Ansible playbook to setup a VPN router using OpenWrt 21.02.3 and ProtonVPN on a Raspberry Pi (RPI) 4B with a Realtek RTL8192CU USB WiFi adapter. Based on NetworkChuck, OpenWrt, and ProtonVPN tutorials.

1. Flash OpenWrt to an SD card, see here for the tutorial and here to download the factory image. If your RPI is already running OpenWrt, you can set sysupgrade to yes in roles/common/defaults/main.yml and download a sysupgrade image (named *.img.gz) to roles/common/files to automatically update the RPI in the playbook.
2. Connect to your RPI via ethernet, see here. By default, the IP address of your RPI is configured as static 192.168.1.1.
3. Install Ansible, see here.
4. Install the ansible-openwrt role via ansible-galaxy install gekmihesg.openwrt
5. Download your OpenVPN config files (named *.ovpn) to roles/common/files. If you add multiple configurations, you can specify the default one using default_openvpn_config in roles/common/defaults/main.yml.
6. Edit the secrets in group_vars/openwrt/vault.example.yml, save as group_vars/openwrt/vault.yml, and encrypt using ansible-vault encrypt group_vars/openwrt/vault.yml. If necessary, adapt the default values in roles/common/defaults/main.yml.

1. Run ansible-playbook site.yml -i hosts.yml --ask-vault-pass to setup your RPI.
2. Change the root password: ssh root@192.168.1.1 passwd.
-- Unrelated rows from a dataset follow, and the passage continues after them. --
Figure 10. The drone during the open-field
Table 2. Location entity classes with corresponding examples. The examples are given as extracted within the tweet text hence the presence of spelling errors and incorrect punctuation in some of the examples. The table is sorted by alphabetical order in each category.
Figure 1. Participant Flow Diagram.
If you set new_lan_ip in group_vars/openwrt/vault.yml the playbook changes the IP address of your RPI and you need to adjust your local ethernet configuration. If you want to re-run the playbook, you will need to pass the new IP address: ansible-playbook site.yml -i hosts.yml --extra-vars "host_ip=<new_lan_ip>" --ask-vault-pass.
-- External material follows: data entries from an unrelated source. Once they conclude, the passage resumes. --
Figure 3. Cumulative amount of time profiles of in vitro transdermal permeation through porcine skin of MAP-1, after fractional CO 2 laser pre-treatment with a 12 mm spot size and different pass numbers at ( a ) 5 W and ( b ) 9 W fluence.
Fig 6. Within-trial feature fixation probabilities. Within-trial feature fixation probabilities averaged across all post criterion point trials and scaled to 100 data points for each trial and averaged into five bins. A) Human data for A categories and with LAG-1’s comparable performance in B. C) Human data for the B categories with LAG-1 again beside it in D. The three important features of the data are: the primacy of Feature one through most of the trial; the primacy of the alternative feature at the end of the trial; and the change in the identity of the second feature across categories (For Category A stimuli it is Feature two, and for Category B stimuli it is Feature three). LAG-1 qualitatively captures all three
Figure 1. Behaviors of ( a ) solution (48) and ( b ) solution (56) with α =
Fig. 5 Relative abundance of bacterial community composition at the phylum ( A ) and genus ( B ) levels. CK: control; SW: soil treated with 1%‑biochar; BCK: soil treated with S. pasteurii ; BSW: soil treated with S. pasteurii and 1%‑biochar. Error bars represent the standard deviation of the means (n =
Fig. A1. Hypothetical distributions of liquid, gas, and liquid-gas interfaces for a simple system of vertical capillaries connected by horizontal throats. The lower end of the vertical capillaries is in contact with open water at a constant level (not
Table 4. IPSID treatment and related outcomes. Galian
After running the playbook, your RPI should be connected to the WiFi specified by vault_sta_interface in group_vars/openwrt/vault.yml. Moreoever, it should provide a hotspot named rpi_vpn with password given by vault_ap_interface_key in group_vars/openwrt/vault.yml. Any device connected to this hotspot should automatically be using the VPN given by the configuration in roles/common/files. Check your device's public IP address and check for DNS leaks!